Learned this the hard way, so maybe posting it will help someone else out.
PostgreSQL supports the SQL COPY statement which is a good way to bulk load a lot of data fast. Think a million tweets in JSON. Each row pulls out some of the key tweet fields into columns and the tweet JSON is also stored in a field just in case. The tricky part is that the bulk load input data, that’s not already dumped from a Postgres DB, has to be in a text format that’s akin to CSV.
This isn’t a big deal if your table fields are relatively simple, but as soon as they become arbitrary strings things get hairy. Escaping special characters and string encoding quickly bite you in the butt.
I was generating a large number of bulk data files, in tab separated format, from a Python script. Thinking the task to be straightforward, I started to handle escaping the record separator using Python’s str.replace
. Tab escaping sort of worked, but then I had UTF-8 encoded strings. These strings are a pain to use str.join
on and then write to an output file.
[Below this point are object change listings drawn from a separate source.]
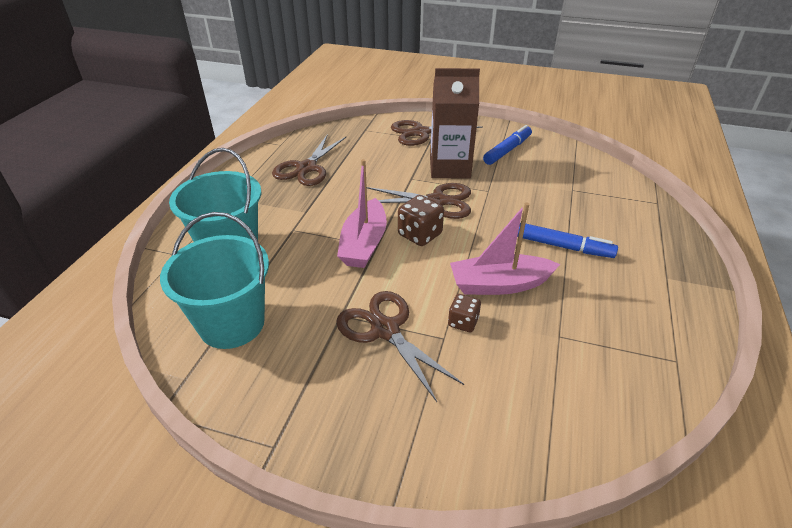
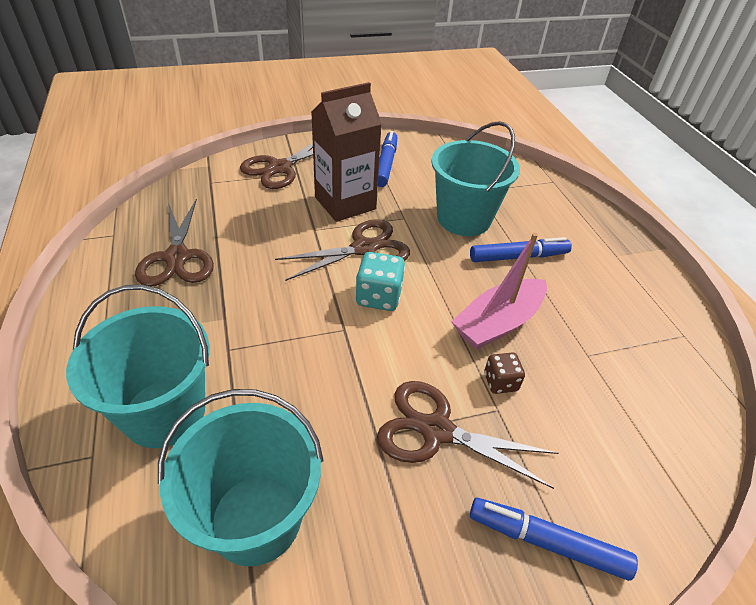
camera: 35 degrees left, 5 degrees up
pink boat [337,159,387,268] -> none
brown dice [398,195,444,246] -> turquoise dice [355,252,405,311]
none -> turquoise bucket [431,121,520,236]
none -> blue marker [470,498,638,581]

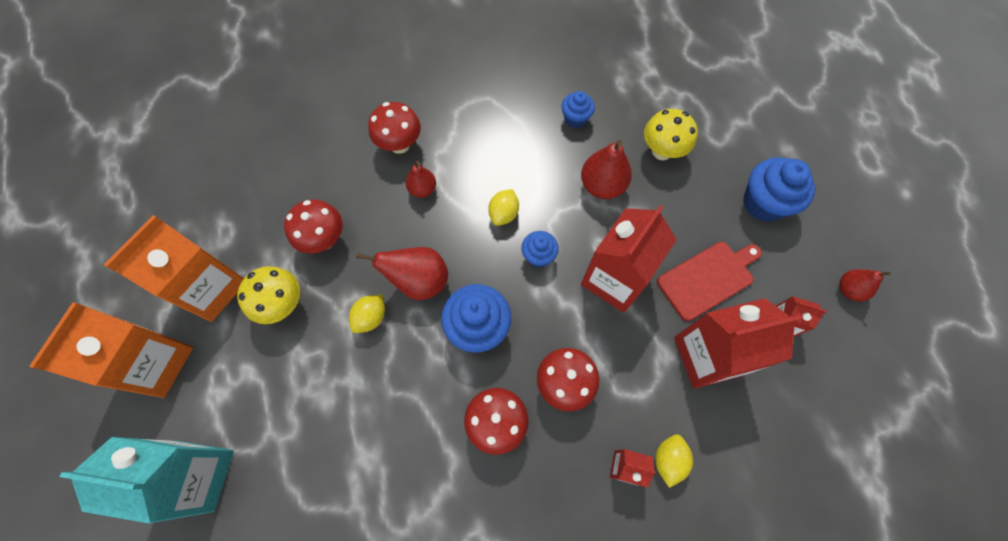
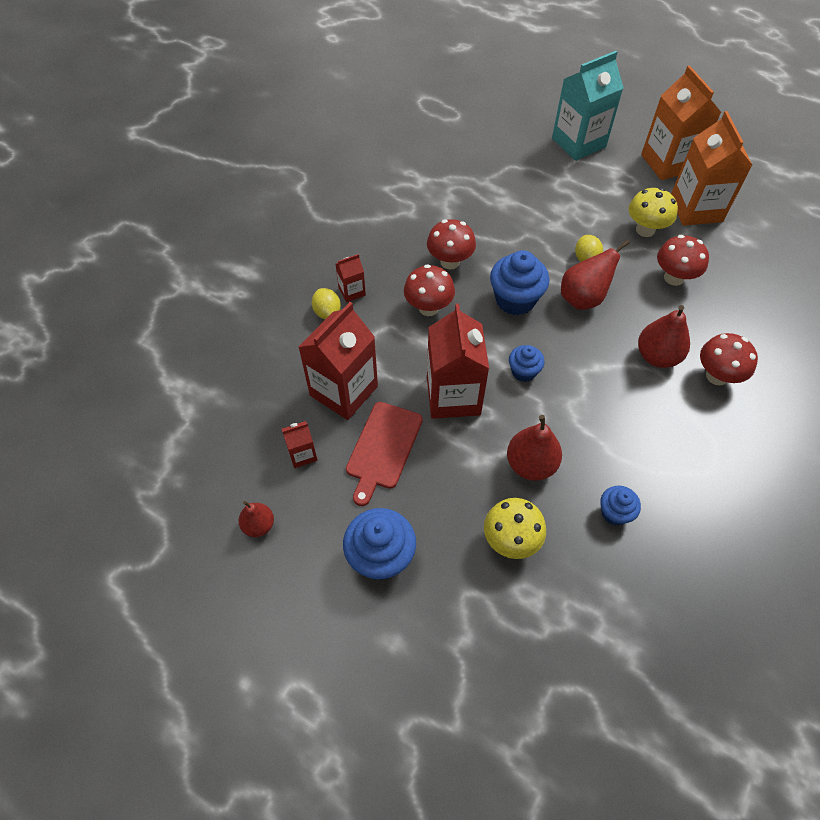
camera: 140 degrees right, 10 degrees down
red pear [406,161,436,198] -> red pear [638,305,690,368], size x1.62
yellow lemon [488,189,519,226] -> none

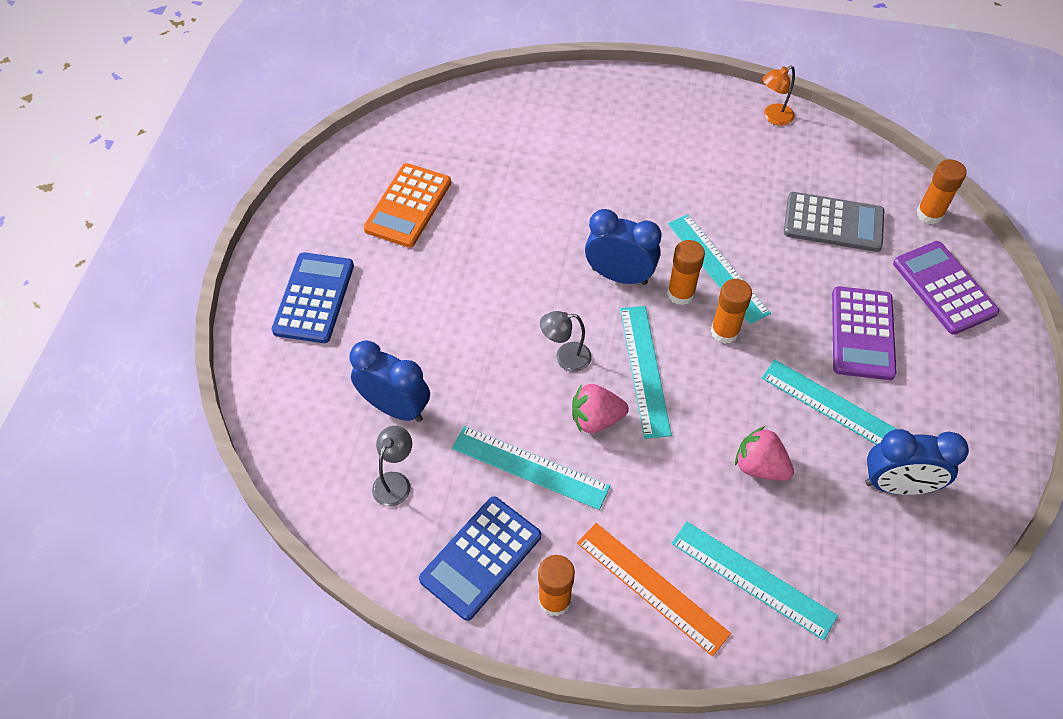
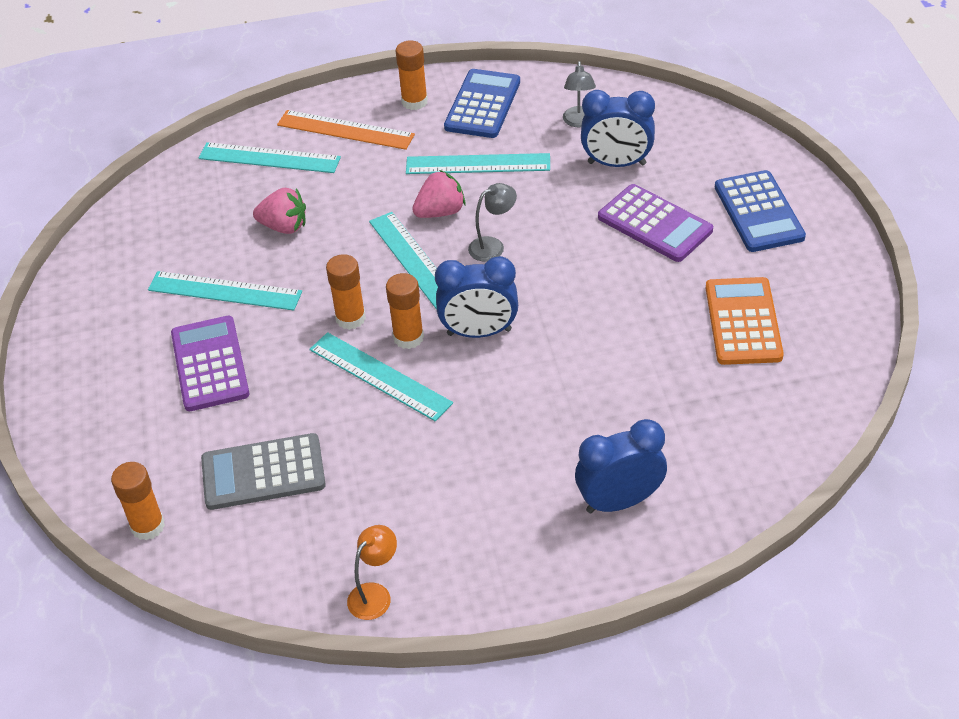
camera: 160 degrees right, 10 degrees down
blue clock [865,429,969,495] -> blue clock moved to [575,419,667,514]
purple calculator [893,241,999,335] -> purple calculator moved to [598,184,713,262]

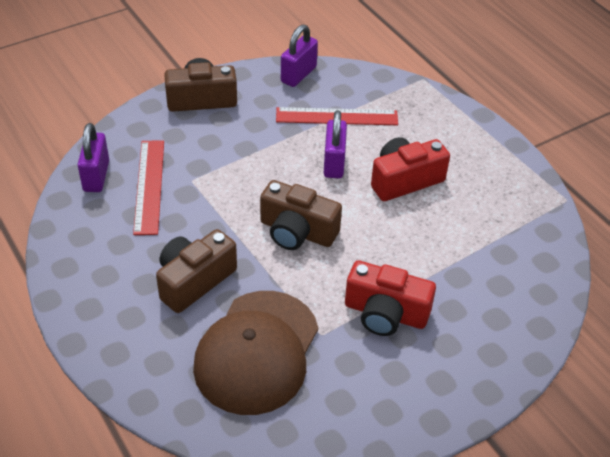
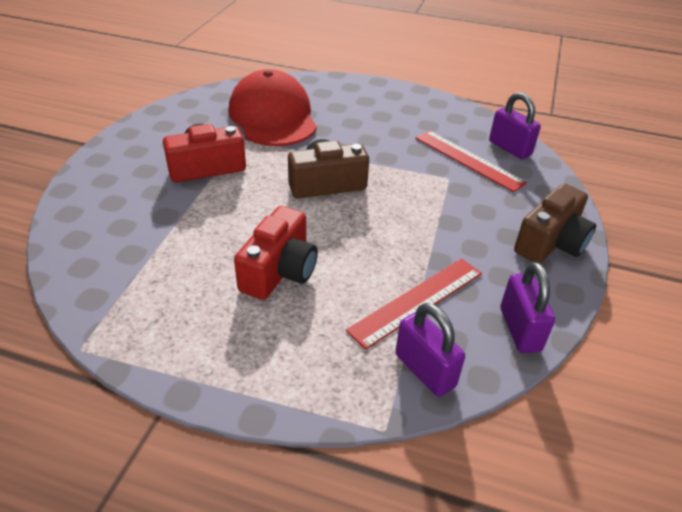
camera: 140 degrees right, 5 degrees down
brown camera [156,229,237,313] -> none
brown cap [193,291,318,415] -> red cap [229,69,317,146]
purple padlock [324,110,347,178] -> purple padlock moved to [395,303,465,397]

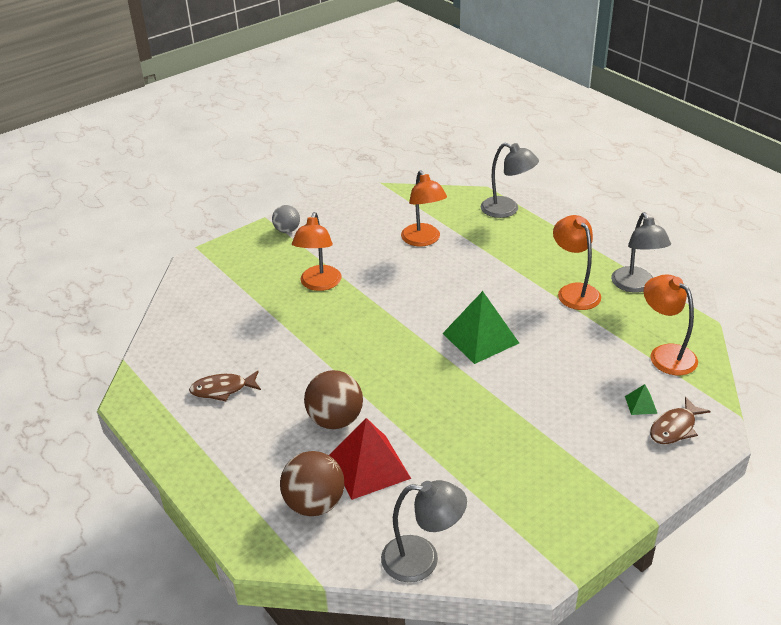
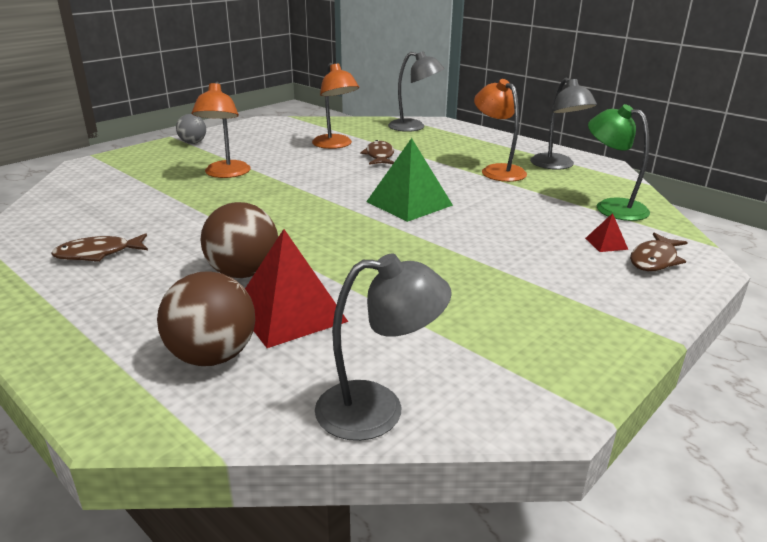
camera: 10 degrees left, 10 degrees down
green pyramid [625,384,658,415] -> red pyramid [585,213,628,252]
orange lamp [644,274,698,375] -> green lamp [588,104,650,221]
none -> brown fish [360,140,394,165]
Pretty much every data file generated would have some kind of import error within the first 100 records.
Too bad I didn’t have a magic tool that knew how to write CSV files and deal with all the escaping issues.
Oh wait. I’m using Python. Batteries Included.
Busted out the csv
module. Just picked apart my tweet data structure into a tuple, along with the tweet JSON source text. The Python documentation has a convenient example of how to handle the UTF-8 encoding. The ancient, Python 2.3 born, csv
module magically handles all the separator and terminator escaping. The csv.Writer.writerow
method had no problems writing out a mix of ASCII and Unicode data. And Postgres happily slurped in every data file generated. I’m well on my way to ingesting multiple millions of tweet instances into a table that has 10+ fields.
The moral of the story? If you want to fast bulkload data into Postgres, find a csv
compliant library and have it write your rows for you.
Bonus hint: If you’ve got geospatial data as well, maybe you’re using PostGIS, grab the shapely
module and get familiar with the wkt
attribute of the shape objects. While the PostGIS documentation says WKT is an acceptable load form, I found that EWKT, essentially adding an SRID, was the only way to get a shape loaded. Assuming you have an established SRID this is a piece of cake.